> _Dataset records_:
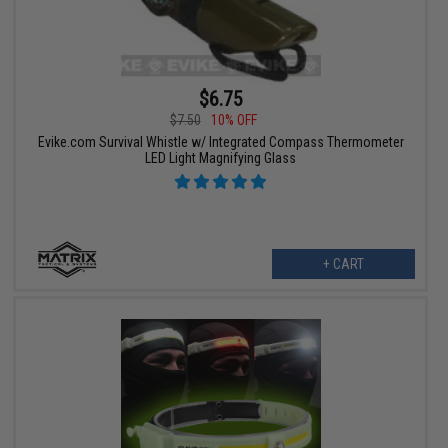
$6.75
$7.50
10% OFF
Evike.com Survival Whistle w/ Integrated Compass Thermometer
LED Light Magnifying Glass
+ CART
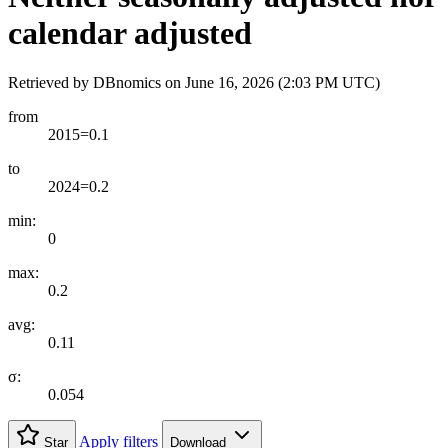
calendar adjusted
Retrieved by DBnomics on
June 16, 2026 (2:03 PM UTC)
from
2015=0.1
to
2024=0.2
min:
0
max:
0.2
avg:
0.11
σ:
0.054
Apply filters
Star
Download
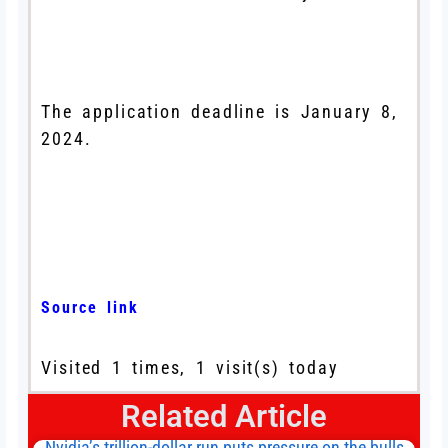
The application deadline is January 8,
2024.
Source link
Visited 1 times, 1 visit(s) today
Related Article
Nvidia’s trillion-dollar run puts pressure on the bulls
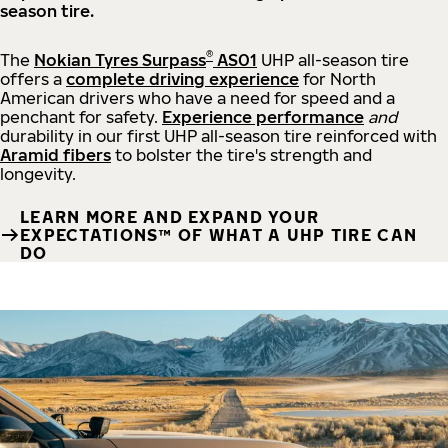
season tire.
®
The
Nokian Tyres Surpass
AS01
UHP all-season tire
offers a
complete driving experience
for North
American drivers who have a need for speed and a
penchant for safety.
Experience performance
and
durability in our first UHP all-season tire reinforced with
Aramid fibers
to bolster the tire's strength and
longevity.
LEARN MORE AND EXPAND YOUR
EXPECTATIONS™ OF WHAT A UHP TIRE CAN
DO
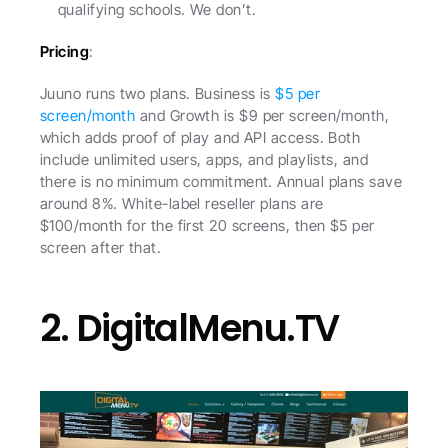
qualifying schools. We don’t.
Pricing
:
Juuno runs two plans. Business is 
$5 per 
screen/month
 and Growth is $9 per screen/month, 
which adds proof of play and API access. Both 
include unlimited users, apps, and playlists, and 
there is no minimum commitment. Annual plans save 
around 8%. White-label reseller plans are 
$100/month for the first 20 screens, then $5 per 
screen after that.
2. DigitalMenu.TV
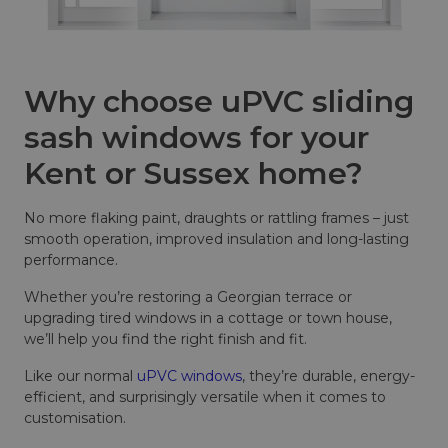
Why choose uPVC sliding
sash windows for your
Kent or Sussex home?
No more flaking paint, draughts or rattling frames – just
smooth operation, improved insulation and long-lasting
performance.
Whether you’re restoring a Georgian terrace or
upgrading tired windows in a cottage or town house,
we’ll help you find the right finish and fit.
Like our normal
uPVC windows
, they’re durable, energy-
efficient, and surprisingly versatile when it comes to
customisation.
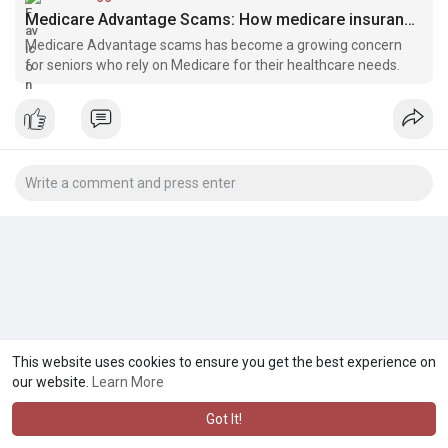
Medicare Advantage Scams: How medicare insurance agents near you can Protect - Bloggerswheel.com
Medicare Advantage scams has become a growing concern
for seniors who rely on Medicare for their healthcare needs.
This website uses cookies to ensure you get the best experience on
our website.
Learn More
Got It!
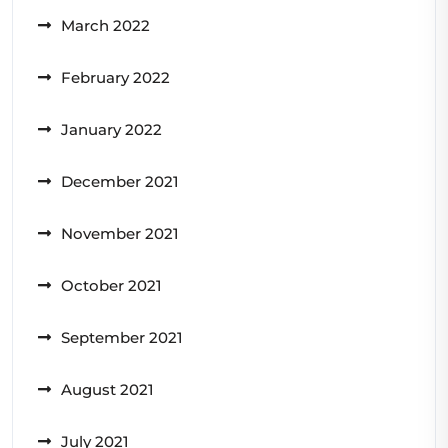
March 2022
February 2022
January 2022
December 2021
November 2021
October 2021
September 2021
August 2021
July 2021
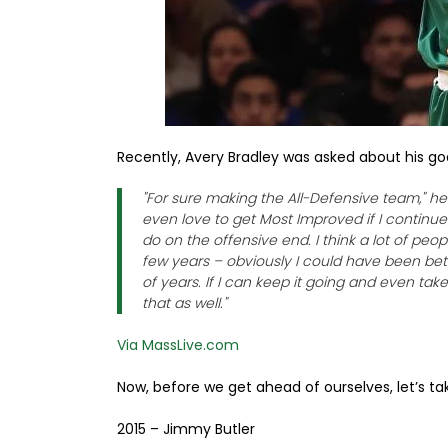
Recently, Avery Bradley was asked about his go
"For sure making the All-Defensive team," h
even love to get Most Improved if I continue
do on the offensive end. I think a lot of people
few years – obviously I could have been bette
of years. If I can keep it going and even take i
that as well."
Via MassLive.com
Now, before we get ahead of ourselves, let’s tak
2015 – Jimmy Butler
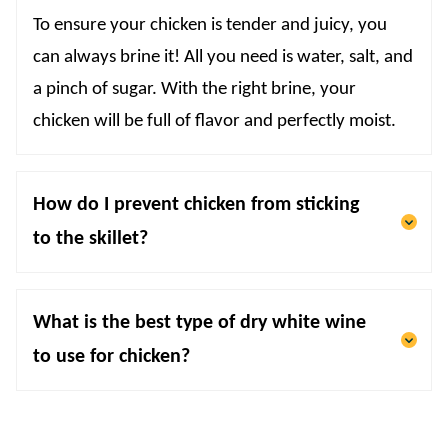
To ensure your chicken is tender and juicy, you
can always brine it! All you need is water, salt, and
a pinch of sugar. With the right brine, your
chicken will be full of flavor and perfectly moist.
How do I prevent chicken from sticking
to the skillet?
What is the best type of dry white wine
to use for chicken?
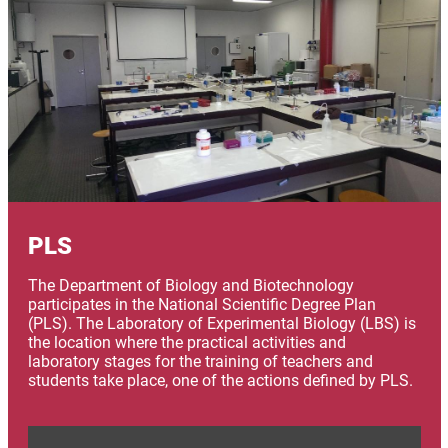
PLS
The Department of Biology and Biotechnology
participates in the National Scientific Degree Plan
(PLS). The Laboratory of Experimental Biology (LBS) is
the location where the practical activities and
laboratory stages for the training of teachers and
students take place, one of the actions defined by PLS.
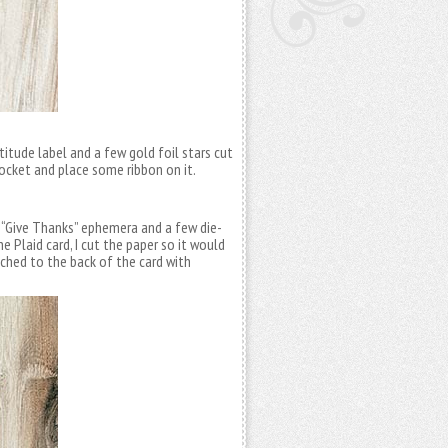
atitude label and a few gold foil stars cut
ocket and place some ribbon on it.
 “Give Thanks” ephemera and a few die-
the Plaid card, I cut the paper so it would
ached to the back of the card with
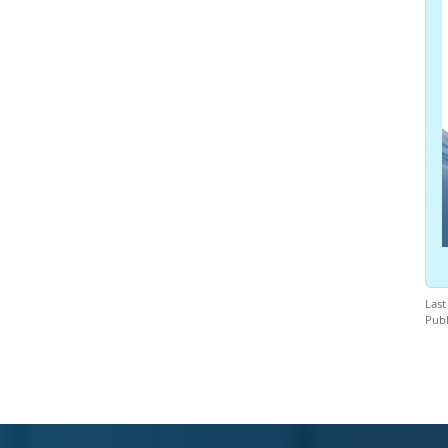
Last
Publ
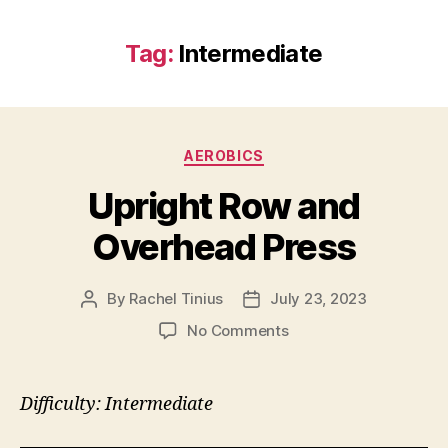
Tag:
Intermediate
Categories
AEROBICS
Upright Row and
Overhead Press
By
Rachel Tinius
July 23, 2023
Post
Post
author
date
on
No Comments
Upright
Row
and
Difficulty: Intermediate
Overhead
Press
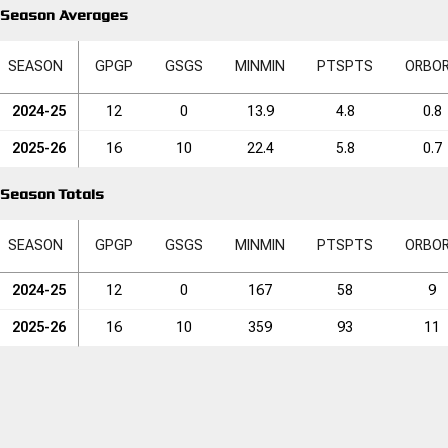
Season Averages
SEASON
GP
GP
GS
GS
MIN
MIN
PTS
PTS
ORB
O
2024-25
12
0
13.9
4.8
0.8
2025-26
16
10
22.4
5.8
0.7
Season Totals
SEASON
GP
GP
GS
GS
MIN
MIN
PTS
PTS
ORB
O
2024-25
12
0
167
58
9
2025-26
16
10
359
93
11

> _Exercise brief_: In the entries, copy the lines starting at "Recently, Avery Bradley" and ending at "Via MassLive.com", putting "All-NBA team" in place of "All-Defensive team" and keeping everything else the same.

> _Answer to this exercise_:
Recently, Avery Bradley was asked about his go
"For sure making the All-NBA team," h
even love to get Most Improved if I continue
do on the offensive end. I think a lot of people
few years – obviously I could have been bette
of years. If I can keep it going and even take i
that as well."
Via MassLive.com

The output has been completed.